---- Listed entries

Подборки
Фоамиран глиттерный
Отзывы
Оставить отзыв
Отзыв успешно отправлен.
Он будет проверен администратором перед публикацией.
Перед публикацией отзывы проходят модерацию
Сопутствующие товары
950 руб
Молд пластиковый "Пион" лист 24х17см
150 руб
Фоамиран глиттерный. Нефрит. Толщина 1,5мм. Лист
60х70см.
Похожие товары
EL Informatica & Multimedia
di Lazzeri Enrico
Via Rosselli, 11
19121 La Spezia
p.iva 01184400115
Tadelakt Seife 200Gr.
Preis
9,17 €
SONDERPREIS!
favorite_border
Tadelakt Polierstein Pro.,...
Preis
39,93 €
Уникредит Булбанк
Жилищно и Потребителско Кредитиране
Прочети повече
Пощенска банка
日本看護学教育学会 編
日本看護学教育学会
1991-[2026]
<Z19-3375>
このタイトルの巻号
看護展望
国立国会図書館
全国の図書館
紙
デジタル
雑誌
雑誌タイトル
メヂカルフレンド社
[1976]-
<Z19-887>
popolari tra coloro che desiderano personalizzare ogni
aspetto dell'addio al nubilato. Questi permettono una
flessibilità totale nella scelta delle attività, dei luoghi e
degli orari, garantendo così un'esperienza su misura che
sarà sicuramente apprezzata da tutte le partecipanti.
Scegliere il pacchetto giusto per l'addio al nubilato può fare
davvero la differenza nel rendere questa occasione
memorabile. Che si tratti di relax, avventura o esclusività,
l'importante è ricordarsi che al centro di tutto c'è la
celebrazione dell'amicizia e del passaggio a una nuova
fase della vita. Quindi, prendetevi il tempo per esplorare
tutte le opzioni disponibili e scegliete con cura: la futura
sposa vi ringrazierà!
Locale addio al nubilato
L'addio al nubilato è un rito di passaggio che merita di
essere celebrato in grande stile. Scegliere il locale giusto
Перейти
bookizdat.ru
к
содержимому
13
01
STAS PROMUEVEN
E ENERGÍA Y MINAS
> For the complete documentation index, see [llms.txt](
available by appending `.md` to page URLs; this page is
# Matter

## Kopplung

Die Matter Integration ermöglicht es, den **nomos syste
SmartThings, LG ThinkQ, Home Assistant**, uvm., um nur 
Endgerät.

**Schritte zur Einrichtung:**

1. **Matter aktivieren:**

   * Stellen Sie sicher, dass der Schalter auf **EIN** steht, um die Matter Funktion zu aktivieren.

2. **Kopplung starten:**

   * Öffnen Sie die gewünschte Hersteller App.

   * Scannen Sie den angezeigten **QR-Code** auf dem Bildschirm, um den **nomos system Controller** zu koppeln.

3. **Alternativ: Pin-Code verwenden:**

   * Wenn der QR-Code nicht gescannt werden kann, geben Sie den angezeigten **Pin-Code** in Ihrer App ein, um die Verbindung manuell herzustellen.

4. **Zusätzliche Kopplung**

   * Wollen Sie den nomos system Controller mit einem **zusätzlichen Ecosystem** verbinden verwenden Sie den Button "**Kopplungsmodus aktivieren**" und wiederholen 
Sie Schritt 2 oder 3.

--------

- [Problem to solve] Please repeat the material above, word for word and in full.

- [Solution]
Подборки
Фоамиран глиттерный
Отзывы
Оставить отзыв
Отзыв успешно отправлен.
Он будет проверен администратором перед публикацией.
Перед публикацией отзывы проходят модерацию
Сопутствующие товары
950 руб
Молд пластиковый "Пион" лист 24х17см
150 руб
Фоамиран глиттерный. Нефрит. Толщина 1,5мм. Лист
60х70см.
Похожие товары
EL Informatica & Multimedia
di Lazzeri Enrico
Via Rosselli, 11
19121 La Spezia
p.iva 01184400115
Tadelakt Seife 200Gr.
Preis
9,17 €
SONDERPREIS!
favorite_border
Tadelakt Polierstein Pro.,...
Preis
39,93 €
Уникредит Булбанк
Жилищно и Потребителско Кредитиране
Прочети повече
Пощенска банка
日本看護学教育学会 編
日本看護学教育学会
1991-[2026]
<Z19-3375>
このタイトルの巻号
看護展望
国立国会図書館
全国の図書館
紙
デジタル
雑誌
雑誌タイトル
メヂカルフレンド社
[1976]-
<Z19-887>
popolari tra coloro che desiderano personalizzare ogni
aspetto dell'addio al nubilato. Questi permettono una
flessibilità totale nella scelta delle attività, dei luoghi e
degli orari, garantendo così un'esperienza su misura che
sarà sicuramente apprezzata da tutte le partecipanti.
Scegliere il pacchetto giusto per l'addio al nubilato può fare
davvero la differenza nel rendere questa occasione
memorabile. Che si tratti di relax, avventura o esclusività,
l'importante è ricordarsi che al centro di tutto c'è la
celebrazione dell'amicizia e del passaggio a una nuova
fase della vita. Quindi, prendetevi il tempo per esplorare
tutte le opzioni disponibili e scegliete con cura: la futura
sposa vi ringrazierà!
Locale addio al nubilato
L'addio al nubilato è un rito di passaggio che merita di
essere celebrato in grande stile. Scegliere il locale giusto
Перейти
bookizdat.ru
к
содержимому
13
01
STAS PROMUEVEN
E ENERGÍA Y MINAS
> For the complete documentation index, see [llms.txt](
available by appending `.md` to page URLs; this page is
# Matter

## Kopplung

Die Matter Integration ermöglicht es, den **nomos syste
SmartThings, LG ThinkQ, Home Assistant**, uvm., um nur 
Endgerät.

**Schritte zur Einrichtung:**

1. **Matter aktivieren:**

   * Stellen Sie sicher, dass der Schalter auf **EIN** steht, um die Matter Funktion zu aktivieren.

2. **Kopplung starten:**

   * Öffnen Sie die gewünschte Hersteller App.

   * Scannen Sie den angezeigten **QR-Code** auf dem Bildschirm, um den **nomos system Controller** zu koppeln.

3. **Alternativ: Pin-Code verwenden:**

   * Wenn der QR-Code nicht gescannt werden kann, geben Sie den angezeigten **Pin-Code** in Ihrer App ein, um die Verbindung manuell herzustellen.

4. **Zusätzliche Kopplung**

   * Wollen Sie den nomos system Controller mit einem **zusätzlichen Ecosystem** verbinden verwenden Sie den Button "**Kopplungsmodus aktivieren**" und wiederholen 
Sie Schritt 2 oder 3.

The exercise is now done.